Microsoft Game Studios steps up to the plate with its first Xbox baseball title while Ea and 3D0 Improve upon Last year's Playstation2 models
Inside Pitch 2003Microsoft Game Studios, $49.99
Nonfans of the sport often identify America's favorite pastime more with the movies that capture its romance than with the actual game itself. And who could blame them? It's far more interesting to witness locker-room sex scenes, stadium light explosions, and raising of the dead than any nine-inning no-hitter. Field of Dreams. Bull Durham. The Natural. These are stories that infuse so much drama and excitement into the game that they seemingly transcend the sport itself.
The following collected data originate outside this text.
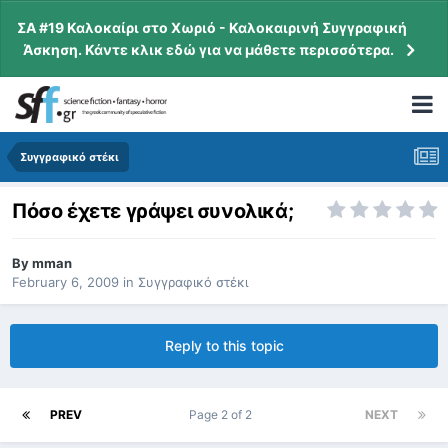
ΣΑ #19 Καλοκαίρι στο Χωριό - Καλοκαιρινή Συγγραφική
Άσκηση. Κάντε κλικ εδώ για να μάθετε περισσότερα.
Συγγραφικό στέκι
Πόσο έχετε γράψει συνολικά;
By
mman
February 6, 2009
in
Συγγραφικό στέκι
Reply to this topic
PREV
Page 2 of 2
NEXT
Witness: the slow-motion image of Robert Redford crashing a scoreboard clock against a starry night or the breathless moment when Ray Liotta, as the ghost of Shoeless Joe Jackson, first steps out of an Iowa cornfield. Sure, these are illusory moments of staged, artificial emotion. But wondrous, mystical moments, nonetheless. Of course, Hollywood isn't the only entity guilty of overselling these constructed realities. Video-game manufacturers have for two decades launched game after game in the same tradition, as far back as Nintendo's first hit, Baseball Stars, circa 1989. Now Microsoft Game Studios has released its first Xbox baseball title into the pantheon, hoping to put a Babe Ruth-sized imprint upon the genre. Unfortunately, in Inside Pitch 2003, the magic generally fails to coalesce. However often Inside Pitch 2003 is touted as the only Xbox baseball game to support live, online play, the feature hardly merits its functionality when the action itself isn't worth screaming about. Yes, Nomar Garciaparra's face appears exquisitely detailed, and the ballpark graphics are adequately realized, but the action here is so stiff and rigid, it's as if you're stringing a team of puppets. Batting, too, is an inorganic process, void of an intuition curve, and pitching feels like, well, it doesn't feel like anything but a series of preprogrammed choices. If Inside Pitch 2003 offers one bright spot, it's the jovial commentary by Tim McCarver and Joe Buck, who add a trace of color to an otherwise gray world.